Senatorial Slave Revolt

When I was young, I used to be told not to be “so literal.” This did not mean I should be more poetic. Far from it. It meant I had objected to a remark by adults for being factually incorrect. Since I didn’t learn my lesson, I’d like to be literal about a moment in the Kavanaugh hearings.

Democrats were up in arms because 100,000 documents from the nominee’s time in the Bush White House were declared off limits. Some of them the committee members could see, but they could not question Kavanaugh about them or reveal their contents to the public.

They were not classified or embargoed by the National Archives, which usually controls access to public records. Instead, Bill Burck, a Bush lawyer (and longtime friend of Kavanaugh’s), was assigned the task of vetting the papers. He was charged with protecting sensitive information, but also anything that represented “candid advice” from Kavanaugh. He has also represented Don McGahn, Reince Priebus, and Steve Bannon regarding special counsel Robert Mueller’s investigation. Talk about conflicts of interest.

This lawyer and this process looked a lot like an attempt to keep any facts regarding Kavanaugh that might imperil the nominee’s confirmation for a life appointment to the Supreme Court buried. Since he may also play a pivotal role in ruling on issues concerning the criminality of the man appointing him, Democrats, not unreasonably, thought this smelled rather rank and protested, though as the minority they had little power to get their way.

Finally, Sen. Cory Booker had enough stonewalling and decided to release one of the documents to the press. It had been claimed that its disclosure could threaten national security, but it hadn’t been marked classified by the FBI, CIA, NSA, Justice Department or White House, but by his old buddy Bill Burck.

Republican Sen. John Cornyn said Booker was violating a rule of the Senate and should be removed from office. Booker told Cornyn to “bring it,’ essentially daring him to do something about it. Thus, the august process of advise and consent had degenerated into schoolyard pushing and shoving. Booker also made a remark that has been much mocked since. He said this was his “Spartacus moment.”

The critics heaping scorn on this phrase implied that he was being uppity, which is probably a charge that should be used sparingly when the accused is an African American man, as Booker is. It was also implied that the junior senator from New Jersey had delusions of grandeur if he thought he was a world historical figure for leaking a piece of paper.

Orrin Hatch, 84, the longest serving Republican senator in history, or someone working for him who’s heard about the internet, tweeted “I knew Spartacus,’ echoing Lloyd Bentsen’s epic putdown of Dan Quayle when he compared himself to President Kennedy. “I knew Jack Kennedy. Jack Kennedy was a friend of mine. Senator, you’re no Jack Kennedy.”

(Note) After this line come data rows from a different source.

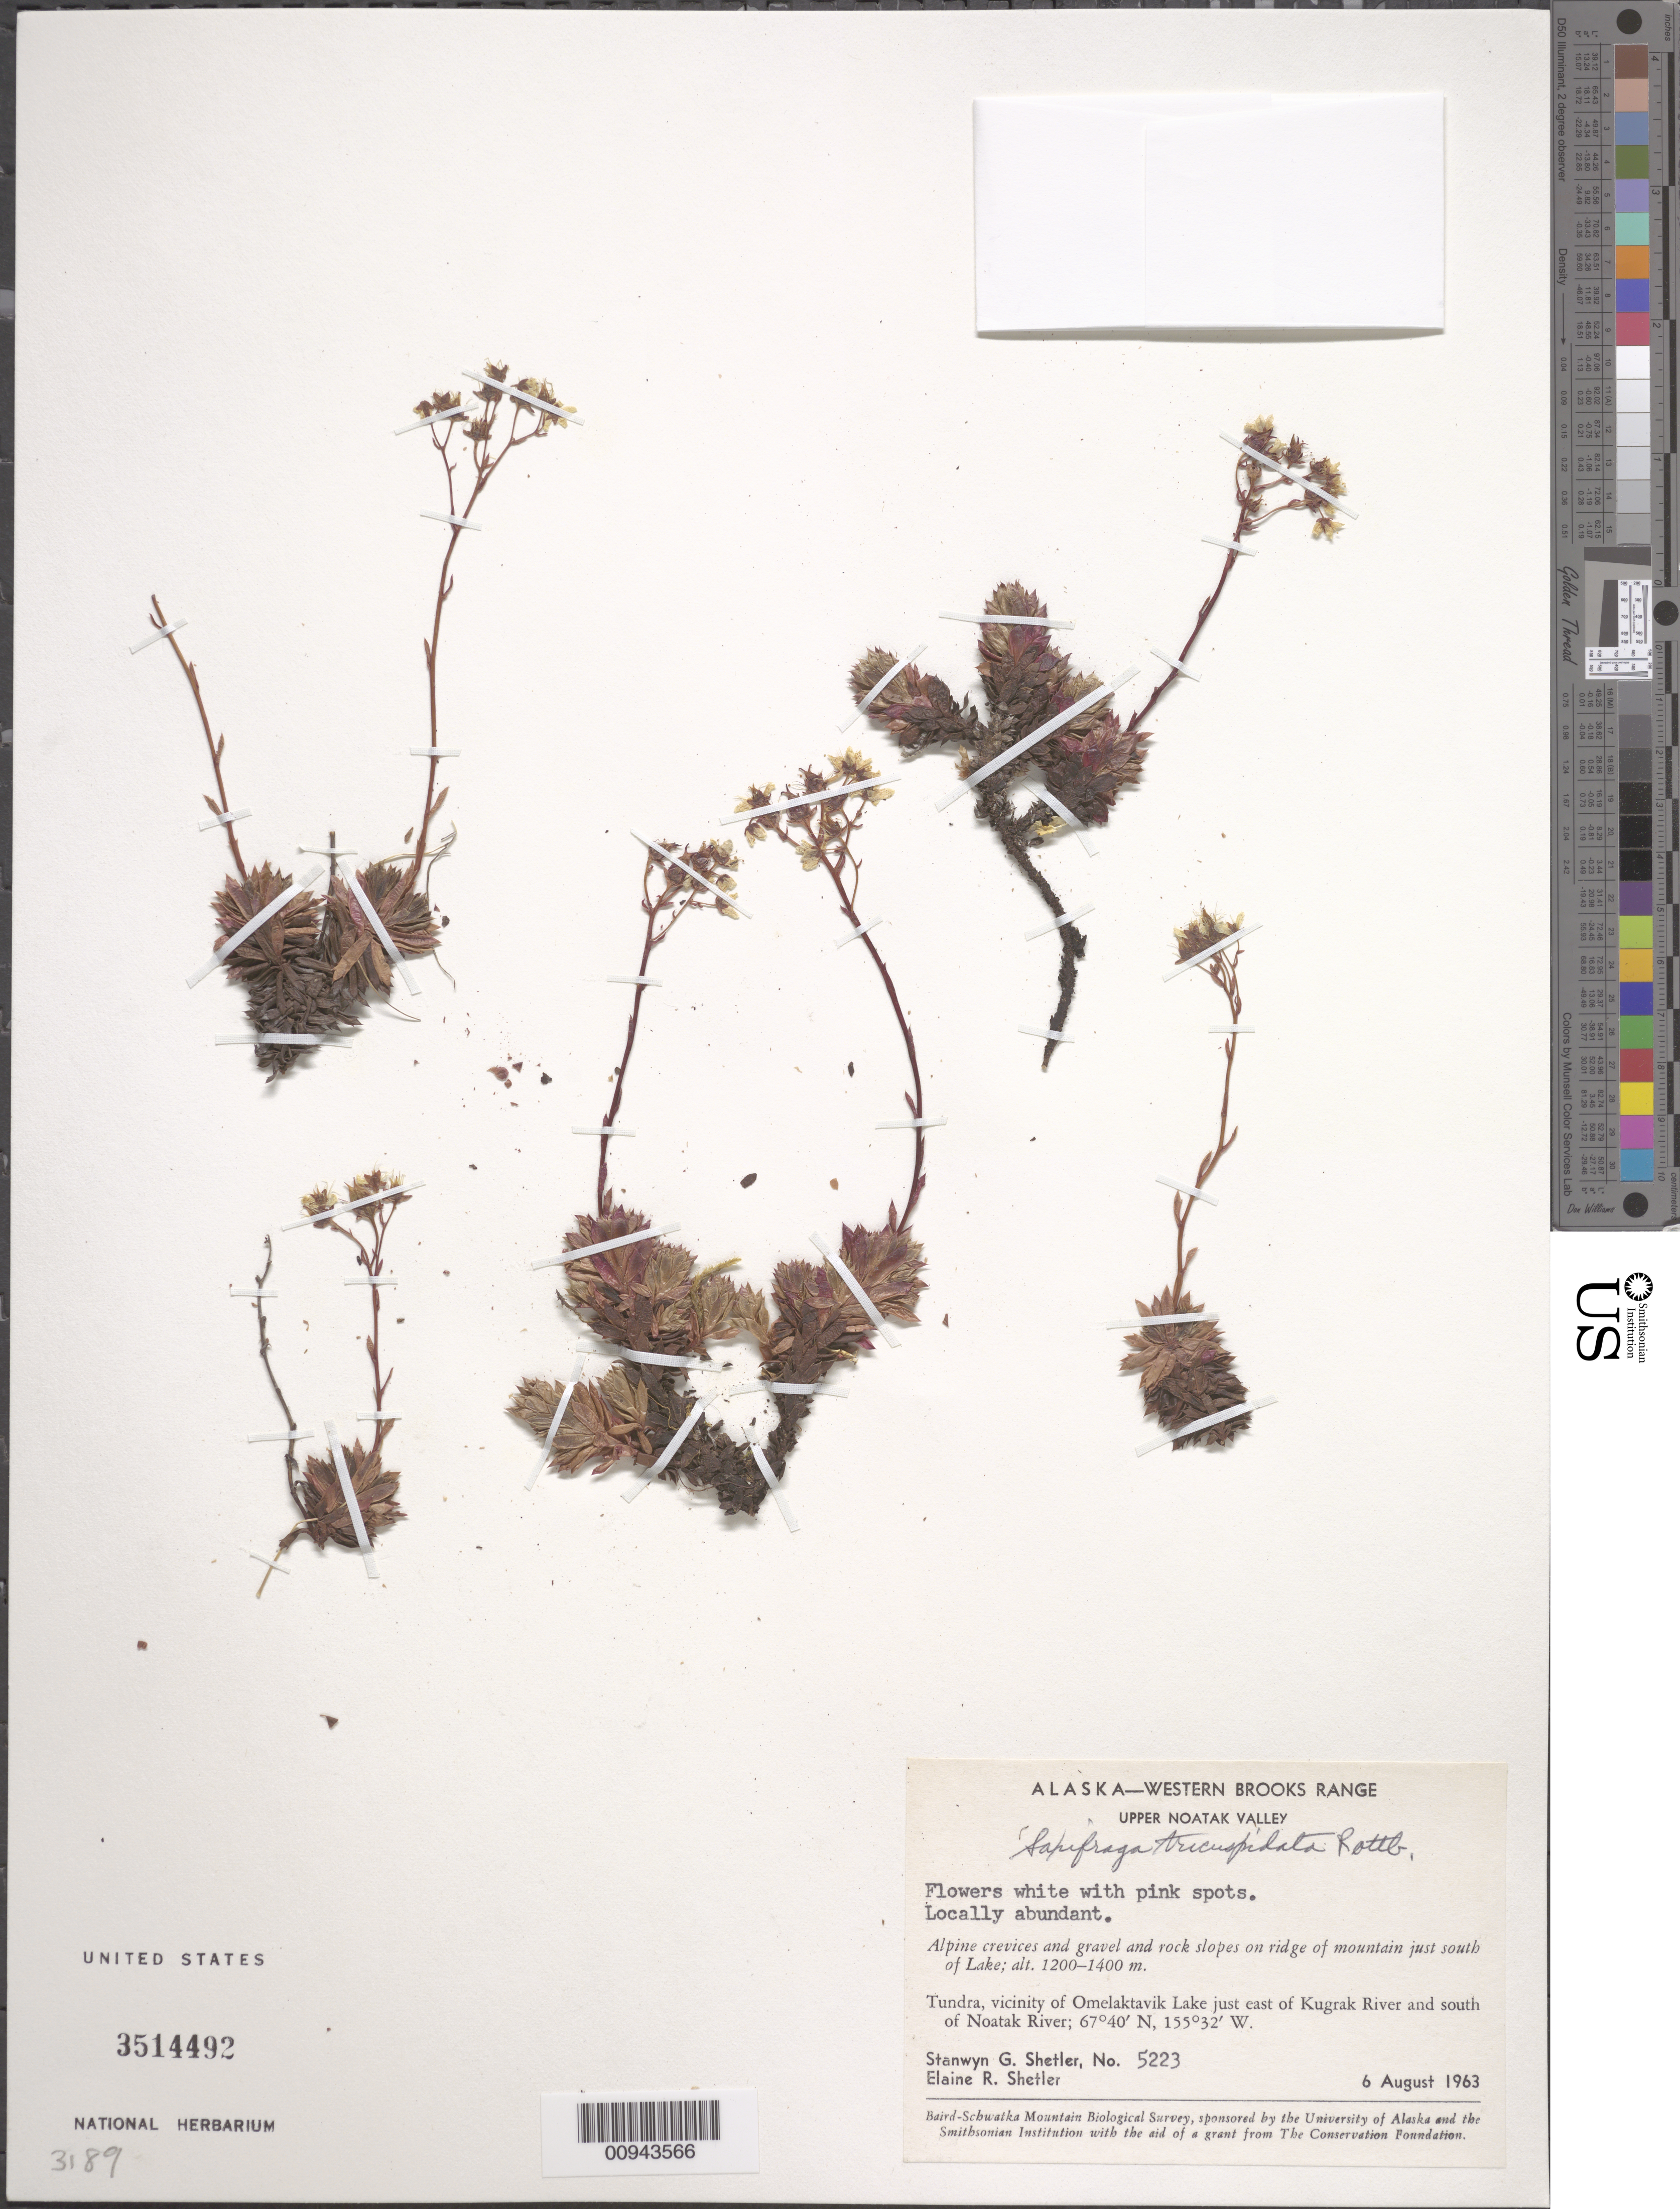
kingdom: Plantae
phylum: Tracheophyta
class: Magnoliopsida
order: Saxifragales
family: Saxifragaceae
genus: Saxifraga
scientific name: Saxifraga tricuspidata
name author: Rottb.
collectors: S. Shetler & E. R. Shetler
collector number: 5223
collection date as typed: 06 Aug 1963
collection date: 1963-08-06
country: United States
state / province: Alaska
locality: Vicinity of Omelaktavik Lake just east of Kugrak River and south of Noatak River. Western Brooks Range, Upper Noatak Valley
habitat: Tundra. Alpine crevices and gravel and rock slopes on ridge of mountain just south of Lake.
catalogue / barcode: US 3514492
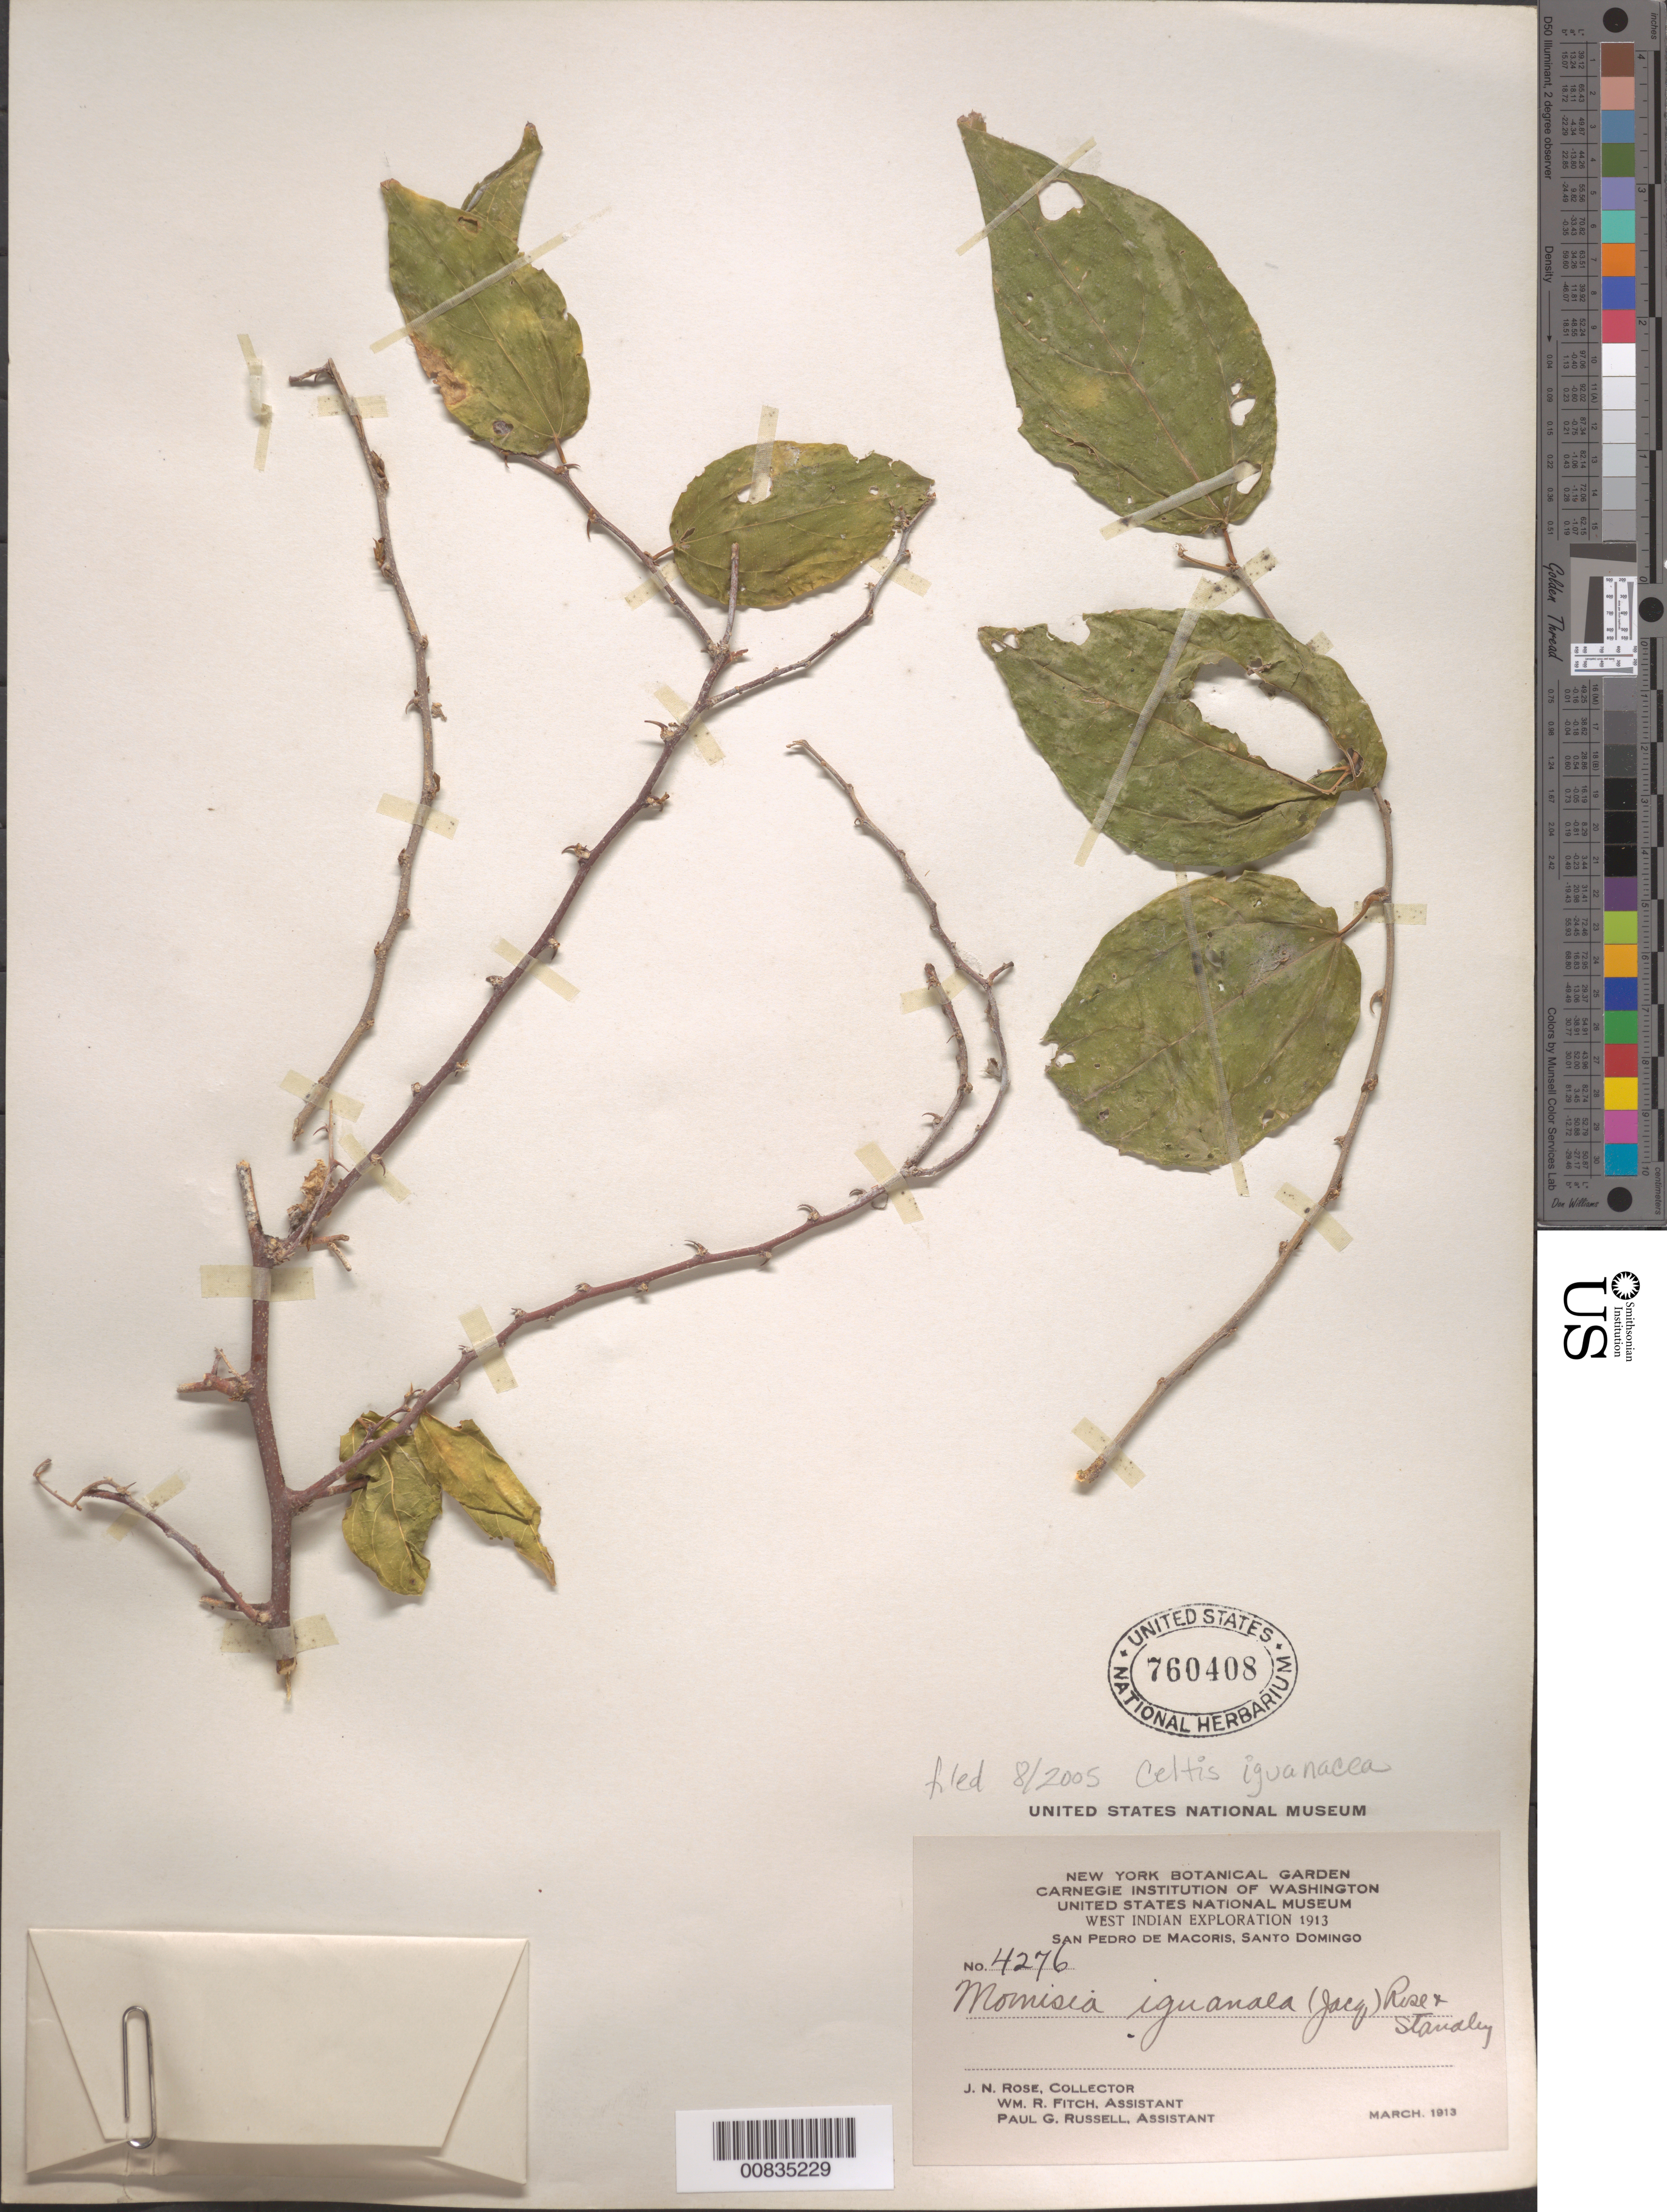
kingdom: Plantae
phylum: Tracheophyta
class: Magnoliopsida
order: Rosales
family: Cannabaceae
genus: Celtis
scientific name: Celtis iguanaea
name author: (Jacq.) Sarg.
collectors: J. N. Rose, W. R. Fitch & P. G. Russell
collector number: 4276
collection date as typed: Mar 1913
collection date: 1913-03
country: Dominican Republic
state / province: San Pedro de Macoris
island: Hispaniola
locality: San Pedro de Macoris, Santo Domingo.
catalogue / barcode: US 760408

But all this snark misses the point. Booker was not claiming to be Spartacus. He was alluding to the climactic moment of the 1960 film “Spartacus.” The slave revolt has been put down by the Roman legions under the aptly named Crassus. The rebels are offered a generous deal. They can point out their leader for execution and return to slavery or refuse and all be put to death.

To spare his fellows, Spartacus raises his hand and declares, “I am Spartacus.” But his followers refuse to abandon him. One by one, they step forward and say, “No, I am Spartacus.” Solidarity in their resistance to tyranny dooms them all to death by crucifixion.

Booker wasn’t vaingloriously comparing himself to brave Spartacus. Rather, when crass Cornyn threatened him wth expulsion for releasing a document clearly not legitimately classified by the government and not concerned with national security, his fellow victims of a tyrannical majority abusing its power spoke up. Sen. Durbin said, “If there is going to be some retribution against the senator from New Jersey, count me in.” So did Sen. Blumenthal, Sen. Hirono and several others.

This is what prompted a visibly moved Booker to say, “This is probably the closet I’ll ever have in my life to having an ‘I am Spartacus,’ moment.” Even sweeter, perhaps, the Republicans soon backed down and admitted the documents in question had already been released and were no longer “classified.”

But, like the Roman slaves, it was only a moral victory. The hearings soon ended. Kavanaugh was not forced to answer questions about the “classified” documents. Republicans have the votes, so a far right Federalist Society, originalist jurist will provide the Supreme Court with a majority able to overturn precedents, to ban abortion and gay marriage, to give more power to the executive, to permit gerrymandering, to eliminate legislative regulatory power, and limit protections for the lives, civil rights, voting rights and property rights of the poor and minorities.

If Trump and Kavanaugh get their way, the Court will also be able to prevent the president from being investigated or questioned by the Special Prosecutor, subpoenaed, indicted, prosecuted, or brought to justice. The principle that no man is above the law may wind up having its own Spartacus moment. But not in a good way.